#### READING PASSAGE

The Grand Rapids Symphony’s 91st season includes the debut of a new series, The Pianists, and a reboot of its chamber orchestra series in St. Cecilia Music Center, featuring Grand Rapids Symphony musicians as soloists on each of its programs.
Season subscriptions are on sale today for the 10-concert Classical Series, the four-concert Chamber Orchestra Series and Coffee Classics Series, and the two-concert Pianists Series.
The Grand Rapids Symphony will unveil its 2020-21 Pops Series and Symphonic Boom Series in March. The lineup for the 2020 D&W Fresh Market Picnic Pops at Cannonsburg Ski Area was announced in January.
The new two-concert series The Pianists will welcome Natasha Paremski in November and Andrew von Oeyen in March for programs including two works for piano and orchestra plus solo music for piano alone on each program. Paremski and Von Oeyen are past Gilmore Young Artists of the Irving S. Gilmore International Keyboard Festival in Kalamazoo, a biennial event that has helped make West Michigan known throughout the world as an important center for keyboard music.

########
#### PROVIDED MATERIAL

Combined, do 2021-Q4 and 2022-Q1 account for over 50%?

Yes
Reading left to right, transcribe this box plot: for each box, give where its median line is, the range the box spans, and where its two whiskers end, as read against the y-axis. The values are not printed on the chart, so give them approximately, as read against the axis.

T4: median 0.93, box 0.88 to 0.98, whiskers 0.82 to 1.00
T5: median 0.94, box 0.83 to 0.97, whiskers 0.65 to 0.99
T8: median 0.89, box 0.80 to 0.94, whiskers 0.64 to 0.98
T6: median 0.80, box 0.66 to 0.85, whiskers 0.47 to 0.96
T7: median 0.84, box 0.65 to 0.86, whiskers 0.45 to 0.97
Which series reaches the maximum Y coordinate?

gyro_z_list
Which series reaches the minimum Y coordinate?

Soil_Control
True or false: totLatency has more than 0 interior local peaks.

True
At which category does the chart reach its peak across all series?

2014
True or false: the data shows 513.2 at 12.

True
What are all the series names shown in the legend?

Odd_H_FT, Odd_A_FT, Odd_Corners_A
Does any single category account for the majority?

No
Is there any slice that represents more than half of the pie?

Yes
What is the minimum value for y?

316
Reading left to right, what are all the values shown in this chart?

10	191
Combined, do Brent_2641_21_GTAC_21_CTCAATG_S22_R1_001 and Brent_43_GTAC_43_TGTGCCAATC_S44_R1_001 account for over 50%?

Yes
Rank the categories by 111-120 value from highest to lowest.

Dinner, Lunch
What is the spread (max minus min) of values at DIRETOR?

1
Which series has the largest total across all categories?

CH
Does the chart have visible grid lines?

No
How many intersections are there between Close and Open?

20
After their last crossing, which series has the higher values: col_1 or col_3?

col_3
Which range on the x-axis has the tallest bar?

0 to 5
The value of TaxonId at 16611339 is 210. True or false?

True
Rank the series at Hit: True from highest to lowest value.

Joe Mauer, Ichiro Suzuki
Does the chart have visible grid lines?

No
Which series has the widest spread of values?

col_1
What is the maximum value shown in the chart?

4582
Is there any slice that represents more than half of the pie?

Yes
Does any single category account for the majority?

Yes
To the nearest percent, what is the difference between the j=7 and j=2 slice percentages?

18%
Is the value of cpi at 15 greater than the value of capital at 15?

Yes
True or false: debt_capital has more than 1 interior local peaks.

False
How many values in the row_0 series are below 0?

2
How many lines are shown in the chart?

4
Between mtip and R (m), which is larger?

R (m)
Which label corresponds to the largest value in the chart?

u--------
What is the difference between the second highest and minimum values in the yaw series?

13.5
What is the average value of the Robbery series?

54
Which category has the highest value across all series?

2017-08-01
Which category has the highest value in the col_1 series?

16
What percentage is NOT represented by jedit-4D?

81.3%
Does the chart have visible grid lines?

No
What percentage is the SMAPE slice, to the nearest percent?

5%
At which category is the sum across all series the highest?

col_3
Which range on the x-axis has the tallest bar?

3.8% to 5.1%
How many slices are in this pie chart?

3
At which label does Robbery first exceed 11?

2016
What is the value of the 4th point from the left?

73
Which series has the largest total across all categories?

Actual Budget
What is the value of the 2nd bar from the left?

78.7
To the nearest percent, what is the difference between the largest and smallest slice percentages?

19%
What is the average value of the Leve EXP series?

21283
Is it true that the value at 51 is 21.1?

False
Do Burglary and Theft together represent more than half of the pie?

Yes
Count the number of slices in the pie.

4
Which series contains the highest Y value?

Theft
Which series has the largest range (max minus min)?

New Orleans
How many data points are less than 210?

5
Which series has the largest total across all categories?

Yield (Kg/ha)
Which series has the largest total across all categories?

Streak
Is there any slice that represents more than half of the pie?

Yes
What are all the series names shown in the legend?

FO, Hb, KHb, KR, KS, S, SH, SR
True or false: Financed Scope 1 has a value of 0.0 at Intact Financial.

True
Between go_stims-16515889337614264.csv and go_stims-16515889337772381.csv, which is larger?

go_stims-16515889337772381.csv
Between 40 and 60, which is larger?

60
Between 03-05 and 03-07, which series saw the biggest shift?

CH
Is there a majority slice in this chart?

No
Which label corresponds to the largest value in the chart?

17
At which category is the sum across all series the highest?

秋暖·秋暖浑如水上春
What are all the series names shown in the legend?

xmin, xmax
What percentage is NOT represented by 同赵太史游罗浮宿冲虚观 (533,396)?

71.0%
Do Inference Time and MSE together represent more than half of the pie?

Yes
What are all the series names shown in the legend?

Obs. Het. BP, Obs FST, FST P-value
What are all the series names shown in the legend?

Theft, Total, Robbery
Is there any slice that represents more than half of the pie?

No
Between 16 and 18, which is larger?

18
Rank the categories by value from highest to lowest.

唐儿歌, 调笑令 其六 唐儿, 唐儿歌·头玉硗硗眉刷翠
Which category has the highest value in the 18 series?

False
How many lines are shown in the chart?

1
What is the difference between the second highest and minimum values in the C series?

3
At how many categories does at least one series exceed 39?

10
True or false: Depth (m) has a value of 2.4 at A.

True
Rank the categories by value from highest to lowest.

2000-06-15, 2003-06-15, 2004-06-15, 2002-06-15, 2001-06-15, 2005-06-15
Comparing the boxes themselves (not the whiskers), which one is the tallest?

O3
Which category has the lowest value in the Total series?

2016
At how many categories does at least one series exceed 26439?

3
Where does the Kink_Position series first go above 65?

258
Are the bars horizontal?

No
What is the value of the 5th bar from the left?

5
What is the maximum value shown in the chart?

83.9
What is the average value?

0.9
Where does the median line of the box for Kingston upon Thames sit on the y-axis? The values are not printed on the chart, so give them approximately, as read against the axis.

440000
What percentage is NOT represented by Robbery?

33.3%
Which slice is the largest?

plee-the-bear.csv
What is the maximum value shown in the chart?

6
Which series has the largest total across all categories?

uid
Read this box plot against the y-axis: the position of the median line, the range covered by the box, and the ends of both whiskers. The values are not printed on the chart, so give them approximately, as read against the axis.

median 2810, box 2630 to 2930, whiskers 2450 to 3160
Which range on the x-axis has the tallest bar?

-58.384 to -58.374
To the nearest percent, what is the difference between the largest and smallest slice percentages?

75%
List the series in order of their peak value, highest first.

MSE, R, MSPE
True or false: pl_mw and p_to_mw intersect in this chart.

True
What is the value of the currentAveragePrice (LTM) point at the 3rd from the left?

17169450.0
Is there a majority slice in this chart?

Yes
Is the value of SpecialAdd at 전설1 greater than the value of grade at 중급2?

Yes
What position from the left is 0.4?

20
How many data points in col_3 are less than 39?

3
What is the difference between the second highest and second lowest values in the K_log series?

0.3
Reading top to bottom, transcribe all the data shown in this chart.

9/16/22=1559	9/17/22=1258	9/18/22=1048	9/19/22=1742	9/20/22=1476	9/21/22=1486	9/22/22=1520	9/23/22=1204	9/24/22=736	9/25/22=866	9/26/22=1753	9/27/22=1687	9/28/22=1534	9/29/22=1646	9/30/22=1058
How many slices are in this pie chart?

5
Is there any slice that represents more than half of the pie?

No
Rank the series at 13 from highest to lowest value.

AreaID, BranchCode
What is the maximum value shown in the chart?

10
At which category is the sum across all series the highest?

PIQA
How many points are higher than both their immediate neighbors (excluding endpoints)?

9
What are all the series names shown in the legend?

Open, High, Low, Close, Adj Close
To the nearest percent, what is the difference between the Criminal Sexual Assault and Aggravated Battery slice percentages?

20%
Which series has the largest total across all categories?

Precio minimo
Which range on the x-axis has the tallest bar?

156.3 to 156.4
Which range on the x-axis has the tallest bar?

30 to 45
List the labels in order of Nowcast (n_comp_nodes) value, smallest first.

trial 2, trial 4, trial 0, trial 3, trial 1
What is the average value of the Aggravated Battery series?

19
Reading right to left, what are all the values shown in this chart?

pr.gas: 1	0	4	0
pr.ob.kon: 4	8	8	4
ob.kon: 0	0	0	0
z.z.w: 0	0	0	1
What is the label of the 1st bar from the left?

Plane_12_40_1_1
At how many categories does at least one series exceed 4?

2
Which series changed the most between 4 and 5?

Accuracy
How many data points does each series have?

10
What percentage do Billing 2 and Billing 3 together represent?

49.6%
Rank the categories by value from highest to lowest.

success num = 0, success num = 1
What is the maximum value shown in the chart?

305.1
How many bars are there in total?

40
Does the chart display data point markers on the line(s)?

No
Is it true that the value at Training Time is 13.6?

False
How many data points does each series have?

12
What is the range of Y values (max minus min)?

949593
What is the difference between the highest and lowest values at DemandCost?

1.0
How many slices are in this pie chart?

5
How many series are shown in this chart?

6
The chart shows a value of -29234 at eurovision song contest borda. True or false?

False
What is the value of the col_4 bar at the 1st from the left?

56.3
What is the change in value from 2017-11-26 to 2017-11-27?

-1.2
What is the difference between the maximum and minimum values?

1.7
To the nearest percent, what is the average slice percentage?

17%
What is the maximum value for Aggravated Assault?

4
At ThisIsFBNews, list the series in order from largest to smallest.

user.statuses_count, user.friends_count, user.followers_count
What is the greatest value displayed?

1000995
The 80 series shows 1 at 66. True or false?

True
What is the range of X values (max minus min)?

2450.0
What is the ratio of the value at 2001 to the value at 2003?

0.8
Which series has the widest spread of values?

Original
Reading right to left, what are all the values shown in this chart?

########

TASK INSTRUCTIONS:
**a.** According to the symphony season announcement, which two pianists will appear in the new series The Pianists, and in which months?
**b.** Continue the symphony season announcement from its final sentence.

RESPONSES BY TASK:
**a.** Natasha Paremski will appear in November and Andrew von Oeyen in March.

**b.**
“It’s a way to give to the community that’s already here and that especially loves and appreciates the piano,” Lehninger said.
In addition to the new Pianists Series, which will be held on Sunday evenings in DeVos Performance Hall, three concerts on the Classical Series will include eminent pianists playing two of the most difficult piano concertos in the entire repertoire, testing the soloist’s technique and stamina in equal measure.
Brahms’ Piano Concerto No. 2 will welcome the return of Brazilian pianist Nelson Freire, who last appeared with the Grand Rapids Symphony in April 2018 in New York City’s Carnegie Hall. Armenian-born, Russian-trained pianist Sergei Babayan, a first-prize winner of four major piano competitions and an esteemed teacher of such pianists as Daniil Trifonov, will make his GRS debut with Rachmaninov’s Piano Concerto No. 3.
Celebrated soloists on the Classical Series includes the GRS debut of violinist Rachel Barton Pines performing Aram Khachaturian’s Violin Concerto, and the return of cellist Andrei Ioniță to play Dmitri Shostakovich’s Cello Concerto No. 1.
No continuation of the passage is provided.